A reality based independent journal of observation & analysis, serving the Flathead Valley & Montana since 2006. © James Conner.

11 May 2015

Election administration in Alberta is nonpartisan

Election administration. Election administration in Alberta is nonpartisan, with an appointed Chief Electoral Officer whose job is to “administer open, fair, and impartial elections.” Contrast that with our system of selecting election administrators with partisan elections. I think Alberta’s system is much better.

So is Alberta’s method of reporting election returns online. Alberta uses a two dimensional array in which the rows are the records of the votes cast by the parties, and the columns are the fields. The name of each legislative district is the name of the record, and links to a second table in which the rows are the polls (what we call precincts) and the columns, the fields, are the candidates for the parties. It’s easy to navigate. The data can be copied and pasted into a spreadsheet. Montana’s online reports are not organized the same way and are much harder to use. Alberta’s system is better; Montana should adopt it.

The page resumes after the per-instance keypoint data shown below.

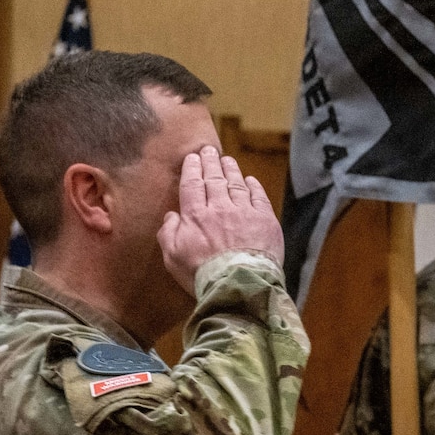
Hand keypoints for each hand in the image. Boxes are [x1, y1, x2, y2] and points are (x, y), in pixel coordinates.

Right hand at [157, 149, 285, 294]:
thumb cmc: (201, 274)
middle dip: (210, 162)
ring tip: (226, 160)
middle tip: (208, 150)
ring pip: (236, 184)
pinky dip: (253, 187)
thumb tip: (171, 216)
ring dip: (231, 170)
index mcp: (196, 216)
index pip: (192, 184)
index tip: (192, 158)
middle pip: (214, 179)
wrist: (237, 284)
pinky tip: (250, 180)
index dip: (192, 169)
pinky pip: (259, 197)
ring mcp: (244, 212)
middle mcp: (220, 208)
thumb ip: (168, 233)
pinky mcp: (265, 221)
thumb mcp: (173, 257)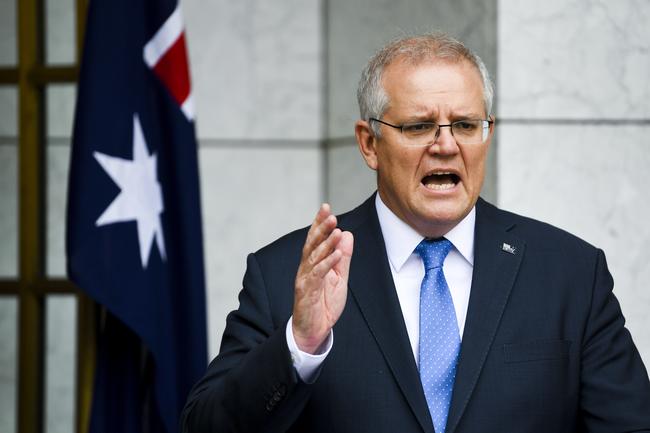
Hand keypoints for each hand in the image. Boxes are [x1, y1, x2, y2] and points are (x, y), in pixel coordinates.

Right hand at [292, 204, 353, 353]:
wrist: (314, 330)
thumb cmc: (323, 303)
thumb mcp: (339, 277)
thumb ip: (342, 257)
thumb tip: (347, 234)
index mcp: (313, 263)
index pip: (316, 239)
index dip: (319, 223)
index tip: (326, 207)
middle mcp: (306, 268)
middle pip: (312, 243)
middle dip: (320, 227)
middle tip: (330, 213)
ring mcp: (305, 279)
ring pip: (314, 256)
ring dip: (325, 242)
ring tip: (336, 229)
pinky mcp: (306, 291)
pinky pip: (317, 274)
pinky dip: (327, 263)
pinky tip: (335, 254)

Perils of first past the post in a multi-party system. Alberta’s election provides one example. Last week’s election in the United Kingdom provides another. At Talking Points Memo, Josh Marshall reports that the United Kingdom Independence Party received 3.9 million votes, but won only one seat in Parliament, while the Tories won 331 seats, a majority, with 11.3 million votes, and Labor won 232 with 9.3 million votes. And Montana State University political science professor David Parker observes that an alternative to the UK’s splitting into several independent republics is the adoption of a federal system on the American model.